All the organizations that provide services or sell goods in the EU have to accept the new data protection rules. Otherwise, they can be fined 4% of the global turnover, which reaches approximately $24,5 million.
Coming to GDPR into force will influence businesses around the globe, including 52% of American companies. Many companies have already appealed that they are ready for the up-to-date rules.
Still, according to the Gartner predictions, only half of firms will succeed in adopting these requirements. You can find the list of recommendations from the software development company Belitsoft that will help you to be among such businesses.
What does GDPR stand for? Which organizations have to follow GDPR?
GDPR means General Data Protection Regulation. It is a legal document with a detailed list of rules on how to collect and process personal data.
The previous list, presented in 1995, was a list of recommendations. In contrast to this document, GDPR provides strict obligations to all the organizations that collect or handle personal information.
Also, all your contractors have to align with the GDPR standard for your product (including companies that provide you with software development resources) to ensure your solution is GDPR-compliant.
Gartner forecasts that authorities would check the adherence to the new standard right after GDPR is approved and comes into effect. That is why preparing in advance will help companies avoid fines and other negative consequences for their business, for example, losing clients and partners.
This regulation, including accompanying documents, has 260 pages and needs long and thorough discovery. Nevertheless, we prepared a short list of steps you can do now to meet its requirements.
Be sure you get consent from users
According to the GDPR, you are obliged to ask users whether they agree or not that your company gathers and processes their data.
Your application has to warn customers about exactly which information is collected, why your organization is going to use it, and how. If the customer does nothing, it won’t mean their consent. The customer has to do a particular action, for example, to tick the checkbox. All you need is to set up a timely notification that thoroughly describes the request and allows users to agree or decline it.

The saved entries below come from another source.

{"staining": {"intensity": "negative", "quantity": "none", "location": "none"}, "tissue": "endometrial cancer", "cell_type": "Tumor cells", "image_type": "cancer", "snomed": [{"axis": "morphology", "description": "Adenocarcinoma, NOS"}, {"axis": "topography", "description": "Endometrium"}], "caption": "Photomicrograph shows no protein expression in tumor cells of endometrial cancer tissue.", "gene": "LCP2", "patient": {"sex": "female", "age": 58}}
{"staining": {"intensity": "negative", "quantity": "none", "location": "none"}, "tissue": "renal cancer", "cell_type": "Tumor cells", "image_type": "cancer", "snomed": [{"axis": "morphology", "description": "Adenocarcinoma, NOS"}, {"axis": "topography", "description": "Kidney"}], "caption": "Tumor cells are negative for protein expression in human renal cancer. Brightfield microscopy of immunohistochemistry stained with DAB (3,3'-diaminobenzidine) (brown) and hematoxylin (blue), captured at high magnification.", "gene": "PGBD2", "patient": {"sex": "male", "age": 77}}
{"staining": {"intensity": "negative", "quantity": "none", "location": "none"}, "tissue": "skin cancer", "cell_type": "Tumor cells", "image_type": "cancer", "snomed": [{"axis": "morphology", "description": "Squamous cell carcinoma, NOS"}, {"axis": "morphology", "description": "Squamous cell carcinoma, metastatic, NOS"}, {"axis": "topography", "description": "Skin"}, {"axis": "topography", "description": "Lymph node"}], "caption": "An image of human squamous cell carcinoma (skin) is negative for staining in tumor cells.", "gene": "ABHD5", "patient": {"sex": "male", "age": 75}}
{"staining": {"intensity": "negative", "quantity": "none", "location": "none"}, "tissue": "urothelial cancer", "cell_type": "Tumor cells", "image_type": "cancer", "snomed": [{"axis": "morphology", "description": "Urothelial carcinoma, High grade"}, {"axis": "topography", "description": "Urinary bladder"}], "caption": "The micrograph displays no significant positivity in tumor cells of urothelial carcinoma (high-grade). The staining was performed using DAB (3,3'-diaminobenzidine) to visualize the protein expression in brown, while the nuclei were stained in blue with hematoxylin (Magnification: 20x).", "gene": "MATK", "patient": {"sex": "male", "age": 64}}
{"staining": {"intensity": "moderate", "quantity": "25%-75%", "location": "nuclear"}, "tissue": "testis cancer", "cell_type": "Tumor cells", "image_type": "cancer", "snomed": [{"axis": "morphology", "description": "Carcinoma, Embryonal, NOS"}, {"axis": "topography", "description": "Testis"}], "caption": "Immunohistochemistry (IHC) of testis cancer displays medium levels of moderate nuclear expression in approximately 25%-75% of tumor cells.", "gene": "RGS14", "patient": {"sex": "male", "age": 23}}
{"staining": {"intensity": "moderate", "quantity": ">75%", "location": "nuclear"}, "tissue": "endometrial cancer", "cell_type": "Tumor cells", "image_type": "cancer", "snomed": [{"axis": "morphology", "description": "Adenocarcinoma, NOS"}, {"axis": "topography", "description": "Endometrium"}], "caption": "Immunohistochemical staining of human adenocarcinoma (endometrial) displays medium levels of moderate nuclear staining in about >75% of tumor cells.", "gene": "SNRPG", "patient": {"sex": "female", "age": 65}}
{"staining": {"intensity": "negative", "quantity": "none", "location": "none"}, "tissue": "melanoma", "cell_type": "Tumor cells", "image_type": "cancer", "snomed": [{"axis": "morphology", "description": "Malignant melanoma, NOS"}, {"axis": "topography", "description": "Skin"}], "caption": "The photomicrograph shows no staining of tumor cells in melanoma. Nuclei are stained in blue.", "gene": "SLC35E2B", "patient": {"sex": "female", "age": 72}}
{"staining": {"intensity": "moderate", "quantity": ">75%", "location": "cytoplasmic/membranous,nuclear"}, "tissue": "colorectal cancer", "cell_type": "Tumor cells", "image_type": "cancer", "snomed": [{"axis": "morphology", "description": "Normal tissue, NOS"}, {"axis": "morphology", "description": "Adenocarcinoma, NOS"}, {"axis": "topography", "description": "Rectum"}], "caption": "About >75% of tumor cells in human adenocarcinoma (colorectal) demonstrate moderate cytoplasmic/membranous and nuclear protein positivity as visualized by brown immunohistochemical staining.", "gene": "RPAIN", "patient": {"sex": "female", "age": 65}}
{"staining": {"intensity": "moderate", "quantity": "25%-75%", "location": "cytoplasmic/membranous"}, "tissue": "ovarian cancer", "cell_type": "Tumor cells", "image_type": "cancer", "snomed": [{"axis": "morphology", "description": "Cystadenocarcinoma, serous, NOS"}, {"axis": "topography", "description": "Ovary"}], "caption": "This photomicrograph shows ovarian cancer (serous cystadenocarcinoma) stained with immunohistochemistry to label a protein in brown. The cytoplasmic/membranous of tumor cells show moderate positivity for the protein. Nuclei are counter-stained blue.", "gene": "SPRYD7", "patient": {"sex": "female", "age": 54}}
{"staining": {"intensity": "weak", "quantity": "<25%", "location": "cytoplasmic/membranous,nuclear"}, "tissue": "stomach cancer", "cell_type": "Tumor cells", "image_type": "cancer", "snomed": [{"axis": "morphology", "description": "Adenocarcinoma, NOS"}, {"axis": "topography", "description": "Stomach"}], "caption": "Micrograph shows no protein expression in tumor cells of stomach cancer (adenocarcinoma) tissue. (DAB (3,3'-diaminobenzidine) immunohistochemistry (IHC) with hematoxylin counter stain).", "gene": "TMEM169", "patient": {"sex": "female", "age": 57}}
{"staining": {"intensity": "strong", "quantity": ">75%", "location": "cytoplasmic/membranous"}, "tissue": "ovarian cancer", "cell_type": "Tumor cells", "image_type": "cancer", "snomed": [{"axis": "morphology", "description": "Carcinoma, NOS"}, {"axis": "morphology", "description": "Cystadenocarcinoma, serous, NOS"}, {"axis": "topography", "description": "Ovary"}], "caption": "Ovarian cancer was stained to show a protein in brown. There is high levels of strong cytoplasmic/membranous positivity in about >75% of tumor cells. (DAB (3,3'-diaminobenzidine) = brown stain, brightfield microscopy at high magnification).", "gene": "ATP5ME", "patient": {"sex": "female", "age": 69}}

Please note: if you already have a customer database (DB), you probably should ask them for permission again because the level of consent can be lower than the new regulation demands. Remember that a user needs to take a well-determined action to show their consent, like clicking the “I agree” button.
You are not required to get users’ consent if you need the particular information to provide your services. For instance, an online shop asks for a name and email address to deliver a product. Nevertheless, if you want to use customers’ data for advertising or other extra purposes, you are forbidden to do that without consent.
Encrypt personal information
Ashley Madison stored customers’ addresses and their credit card details without encryption. When the hackers attacked the company, it was sued for data leaks many times, and it went about millions of dollars. In addition, if the authorities had approved GDPR by that time, the company would have been seriously fined.
Data encryption ensures extra blockers hackers need to overcome before accessing the information.
The 32nd article of GDPR requires “state-of-the-art” protection measures. Nevertheless, companies are not instructed exactly, they have to define these measures by themselves.
There are three prior strategies you can follow to design the GDPR-compliant database:
- building a custom server with centralized DB;
- relying on a third-party GDPR-compliant server with centralized DB;
- utilizingblockchain technology and projecting a custom server with a decentralized DB.
Minimize the amount of data you store
Store only the particular information you can’t work without. It would be helpful to implement an automated deletion of all the data you don’t need anymore.
This decision will protect your users’ privacy and spare you from troubles while cyberattacks and data breaches: communication with authorities and hacked accounts’ owners.
Document your protection measures
The GDPR requires not only to implement security measures but also to document every step to prove your compliance in case of the official audit.
So you must keep all the documentation in order: personal information registry, security policies, and other documents thoroughly described on theInformation Commissioner’s Office website.
A Data Protection Officer is usually in charge of recording and organizing all these assets in your organization. If you don’t have such a professional, you might also not meet the GDPR requirements and face reputation and financial risks.
Prepare a plan for force-majors
In any case, have a strategy for data breaches and data leaks. In most situations, you have to report a problem to the Information Commissioner’s Office within 72 hours. If you decide not to inform them, you must have a strong reason properly described and supported by documents. If this personal data leak provides a “high risk to the rights and freedoms of individuals”, you also must notify your users.
The message for customers has to include the following points:
- Name and contact information of your DPO or another specialist that is responsible for users’ security.
- Details about possible consequences of the data leak;
- Your measures to cope with this data breach.
If you didn’t report the Information Commissioner’s Office when necessary, you could get a fine of EUR 10M, let alone extra fines. Preparing a proper reporting procedure in advance can significantly mitigate these risks.
To sum up
Experts predict that only half of the organizations turn out to be GDPR-compliant. Independently of your location, you are subject to the GDPR if you provide services or sell goods to EU citizens. Customers can request deleting personal data or correcting the previous permission. Breaking the law leads to high fines and reputation damages.